Solution to CPU lost to garbage collection (GC)



  • A few players who have been analyzing script performance have noticed the problem with Node GC and multitenant applications:

    Node's GC regularly has small and large pauses. The statistics on these are better explained by large experienced players.

    Artem has done some great things to triage this, for example observing and experimenting with optimistic GC / global.gc() calls.


    As an alternative to attempting to solve the problem of multitenant realtime fairness why don't we simply accept that Node is not a hard realtime system, and instead deal with this as a billing problem.

     

    I propose that the Screeps server should give players a CPU bucket credit relating to the GC delays that they suffer relative to their own memory allocation.

    For example, the memory usage statistics before Player A's tick begins are recorded. If possible GC events should be detected and accounted for as their tick progresses. After Player A's tick ends the memory usage statistics are recorded and compared.

     

    Players running on a server instance would have their memory usage compared and players who do not generate as much memory, but who experience GC events would be given some amount of CPU in their bucket. This would be similar to the CPU bucket credit granted during an instance reset.

    The objective is to simplify server development while making the system relatively fair for competitive players: treat CPU lost to GC like a billing problem not like a real-time software problem.


  • Culture

    The issue here is it depends on knowing when GC events happen, and from my understanding that information isn't exposed by V8 in a reasonable way.

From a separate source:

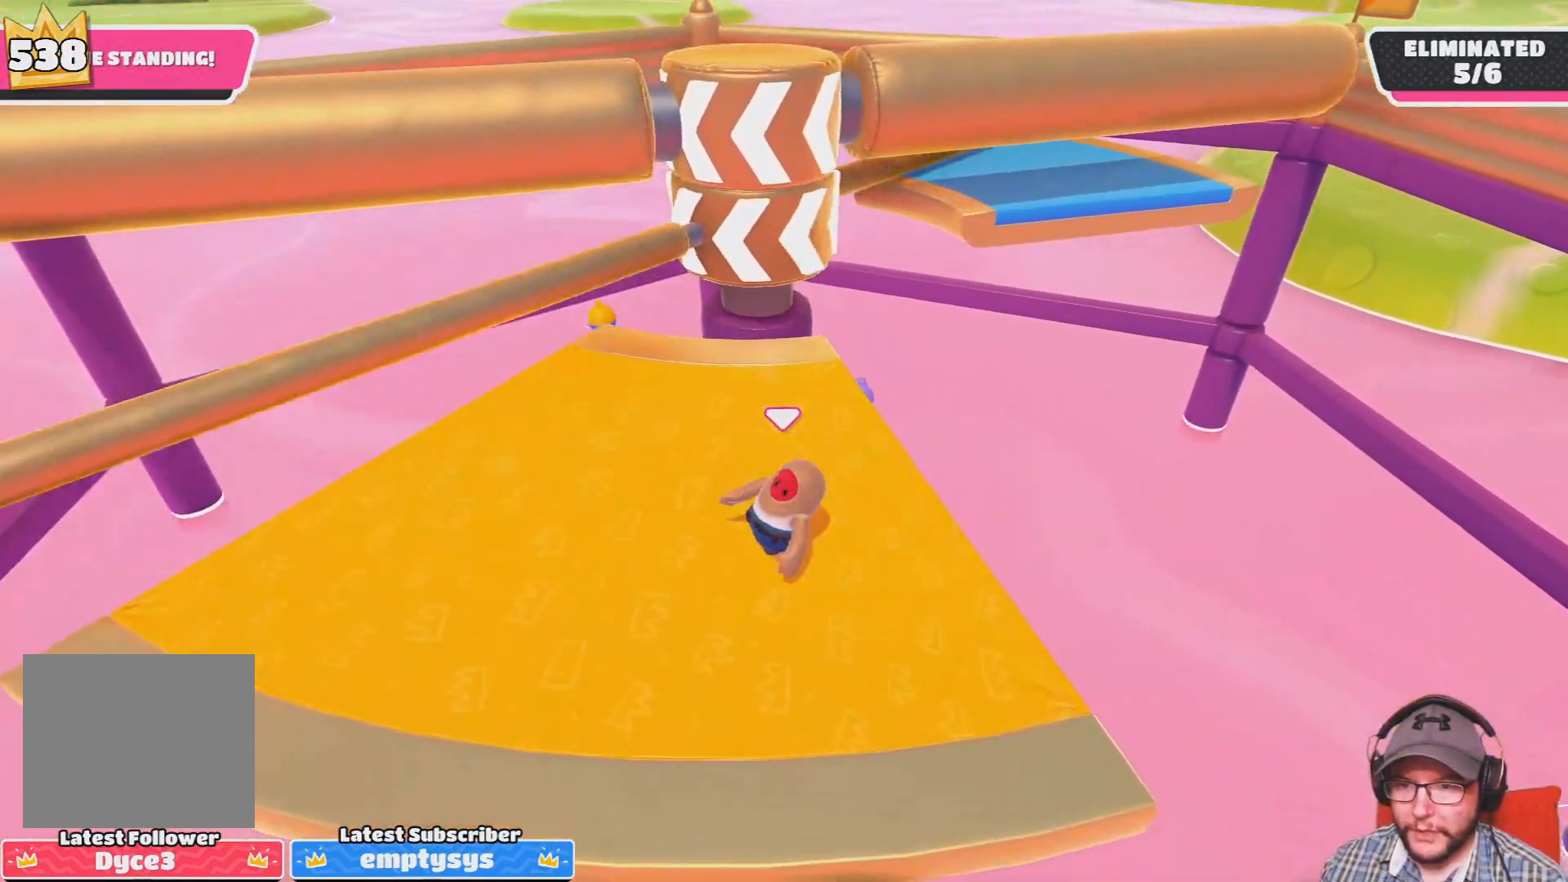
{"buttons": [], "left_stick": "center", "right_stick": "center", "events": [[67, "left_stick", "center"], [267, "left_stick", "left"], [467, "left_stick", "center"]]}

  • Yahoo Inc has open sourced the monitr NPM package which adds this capability to node.

    Implementation: https://github.com/yahoo/monitr/blob/master/src/monitor.cc

     


  • Culture

    It would be interesting if that module could be used to detect when hard resets are caused by the GC and prevent the penalty from being applied.


  • YP

    I'm not sure if its feasible to compare memory allocations between players. I guess a huge amount of objects created is not really in control of the player .. If you compare a GCL 25 with a GCL 2 player there is a huge amount of objects created just because of roads, walls and stuff like that.  On the other side stuff stored in a few big strings might have bigger memory usage but should not really take long time to clean up.

     

    I think it  would be interesting to have more statistics available, maybe to optimize the own code... 😉



  • This seems to be a good suggestion. I just read the README at https://github.com/yahoo/monitr and it seems to be just the sort of thing that is needed in the game server to equalize the inherent issues of a non-real-time language.


  • Dev Team

    I’ve checked this module and this phrase is what worries me:

    Spawns a thread and monitors the process. Writes process stats every second to the socket path.

    So we only have info with 1 second granularity which is obviously not enough to track player scripts runs.



  • Whoops, looks like that was a wild goose chase.

    I spent a little more time on it and found some v8 accessor methods to get heap statistics. https://nodejs.org/api/v8.html

     

    I have made no attempt to test how these perform tho. In Java these features are all just built in to the runtime. 😛


  • Dev Team

    I don't think heap usage statistics can be used to detect GC runs reliably. And we cannot tell how long the GC run has taken in milliseconds based on this metric alone.